When the Jacksonville Jaguars selected UCF quarterback Blake Bortles with the third overall pick in the 2014 draft, most people expected that Bortles would start sooner than later. After all, the recent NFL trend has been for highly-drafted passers to start right away -- from Cam Newton to Robert Griffin III and Andrew Luck to Russell Wilson, many great quarterback situations began from Day 1.
It was surprising then, when it was suggested that Bortles would essentially sit out his first season. It was surprising because Chad Henne was the only guy Bortles had to beat out to start; it was surprising because the Jaguars are not realistically in contention for a 2014 playoff berth; and it was surprising because more and more, NFL teams are meeting their young quarterbacks halfway when it comes to the offenses they want those quarterbacks to run in the pros, and the games they ran in college.
"We really felt comfortable with [Henne] coming back with another year in the system," head coach Gus Bradley said in May. "I think it gave us flexibility. When Blake was there available for us [at the No. 3 pick], we really wanted to capture that opportunity. And we do feel good about where Blake's at, but we feel like this time that he has under Chad, a year to develop, will be really good in the end result."
That's not a surprise in one way.

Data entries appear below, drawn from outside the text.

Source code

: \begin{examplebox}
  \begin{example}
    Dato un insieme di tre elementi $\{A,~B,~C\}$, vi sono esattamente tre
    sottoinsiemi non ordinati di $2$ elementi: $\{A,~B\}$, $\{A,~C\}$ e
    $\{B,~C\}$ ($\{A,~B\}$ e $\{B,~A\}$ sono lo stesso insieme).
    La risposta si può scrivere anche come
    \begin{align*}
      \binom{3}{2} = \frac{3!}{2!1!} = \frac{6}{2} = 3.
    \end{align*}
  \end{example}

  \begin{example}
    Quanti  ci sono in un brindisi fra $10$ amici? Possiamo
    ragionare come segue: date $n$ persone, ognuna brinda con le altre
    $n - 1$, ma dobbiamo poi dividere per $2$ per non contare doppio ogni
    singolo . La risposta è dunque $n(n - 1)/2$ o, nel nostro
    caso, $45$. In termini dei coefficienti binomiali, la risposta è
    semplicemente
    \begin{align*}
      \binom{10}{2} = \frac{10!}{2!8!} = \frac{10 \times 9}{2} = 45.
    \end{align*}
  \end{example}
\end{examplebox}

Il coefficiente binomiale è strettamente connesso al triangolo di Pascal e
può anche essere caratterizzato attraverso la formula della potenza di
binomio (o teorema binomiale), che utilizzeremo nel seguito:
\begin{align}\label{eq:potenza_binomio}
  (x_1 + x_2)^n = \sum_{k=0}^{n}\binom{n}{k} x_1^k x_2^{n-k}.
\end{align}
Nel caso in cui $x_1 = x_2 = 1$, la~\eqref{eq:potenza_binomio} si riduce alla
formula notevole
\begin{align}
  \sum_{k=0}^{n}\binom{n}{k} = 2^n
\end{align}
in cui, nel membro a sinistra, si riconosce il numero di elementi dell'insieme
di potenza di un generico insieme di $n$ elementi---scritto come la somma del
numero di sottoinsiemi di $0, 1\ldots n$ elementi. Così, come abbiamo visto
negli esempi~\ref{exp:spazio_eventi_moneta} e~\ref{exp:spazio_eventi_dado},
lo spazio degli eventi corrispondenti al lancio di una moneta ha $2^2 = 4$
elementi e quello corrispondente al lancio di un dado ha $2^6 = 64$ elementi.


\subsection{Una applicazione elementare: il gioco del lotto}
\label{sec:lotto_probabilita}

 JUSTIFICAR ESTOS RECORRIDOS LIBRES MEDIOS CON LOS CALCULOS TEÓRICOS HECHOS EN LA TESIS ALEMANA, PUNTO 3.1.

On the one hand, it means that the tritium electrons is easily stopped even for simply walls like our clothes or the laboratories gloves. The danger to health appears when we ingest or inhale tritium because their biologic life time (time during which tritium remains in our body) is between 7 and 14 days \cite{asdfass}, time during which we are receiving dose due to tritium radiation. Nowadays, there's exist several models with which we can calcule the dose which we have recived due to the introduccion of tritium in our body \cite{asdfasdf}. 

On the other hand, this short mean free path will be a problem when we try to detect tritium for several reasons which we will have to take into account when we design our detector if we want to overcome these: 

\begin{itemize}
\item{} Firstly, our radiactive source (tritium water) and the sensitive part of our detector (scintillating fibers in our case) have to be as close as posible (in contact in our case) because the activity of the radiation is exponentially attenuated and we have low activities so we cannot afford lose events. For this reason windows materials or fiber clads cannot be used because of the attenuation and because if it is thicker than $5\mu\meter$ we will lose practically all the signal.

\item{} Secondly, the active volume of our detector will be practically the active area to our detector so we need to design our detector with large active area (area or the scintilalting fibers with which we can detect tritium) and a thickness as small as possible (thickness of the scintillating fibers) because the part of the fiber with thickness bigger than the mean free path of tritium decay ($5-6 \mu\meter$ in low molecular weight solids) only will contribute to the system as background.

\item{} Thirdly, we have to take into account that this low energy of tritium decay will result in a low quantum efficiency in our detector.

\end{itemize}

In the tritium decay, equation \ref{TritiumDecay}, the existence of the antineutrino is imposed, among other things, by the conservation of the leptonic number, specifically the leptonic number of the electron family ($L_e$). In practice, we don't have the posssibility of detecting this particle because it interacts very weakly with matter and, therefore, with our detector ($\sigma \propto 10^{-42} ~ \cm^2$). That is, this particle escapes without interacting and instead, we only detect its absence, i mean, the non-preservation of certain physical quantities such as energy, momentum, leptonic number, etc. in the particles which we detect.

Bradley is a defensive-minded coach, and defensive-minded coaches generally want their quarterbacks to be safe and reliable. But given what we've seen from Bortles in two preseason games, Bradley and the Jaguars might want to take a page from the Seattle Seahawks (whose defense Bradley used to run), who named Russell Wilson their starter in 2012 despite having signed the more experienced Matt Flynn to a lucrative free-agent contract in the offseason. Wilson was good enough in the preseason to alter the paradigm, and the Seahawks were flexible enough to let it happen.
Through his two preseason games, Bortles has completed 18-of-28 passes for 277 yards, and though he's left a few plays on the field, Bortles has shown that he throws very well on the run and has the kind of arm that allows him to fit the ball into tight windows in ways that Henne simply can't. He completed 11-of-17 passes for 160 yards in Jacksonville's 20-19 Thursday night loss to the Chicago Bears, and he did not look at all like a rookie. Frankly, the development from his college tape was quite impressive, even given the fact that he was facing a preseason version of a Bears' passing defense that will have problems stopping most anyone this season.
Put simply, if the Jags are interested in putting the best players on the field, what Bortles has shown them has to alter the plan.
“He did a nice job. Both quarterbacks did a really good job, I thought," Bradley said of Bortles after the game. "Really good job. I think Blake had a few more yards. ... The percentage and things like that, Chad did a really nice job managing and getting us into scoring drives.”
It wasn't just that Bortles had a few more yards (160 to Henne's 130) -- it was that he clearly allows the Jaguars to do things with their passing offense, especially outside the pocket, that Henne does not. The team already knows what it has in Henne, which is Henne's appeal -- he's a smart veteran who won't screw too many things up. But winning teams need explosive plays, and if Bortles can manage a game at the NFL level (which he appears able to do), why not roll with the upside?
“I think it was good," Bortles said. "We did some good things and our tempo was good. The outside zone is part of who we are and we were able to establish that. Obviously there are still some things we’ve got to work on, but I think there was a lot of positive.
“There’s obviously a different comfort level with it being your second game. You know it’s not your first game anymore. You’ve done it before. For the most part it did feel similar. It was a good experience being on the road. I thought we handled it well. Definitely would have liked to win but I thought we did some good things.”
In today's NFL, the best way to get a young quarterback ready for prime time is to adjust the gameplan to his abilities and throw him in the pool. That's what the Jaguars should consider doing with Blake Bortles. Let him roll with the first team, and see what he's made of.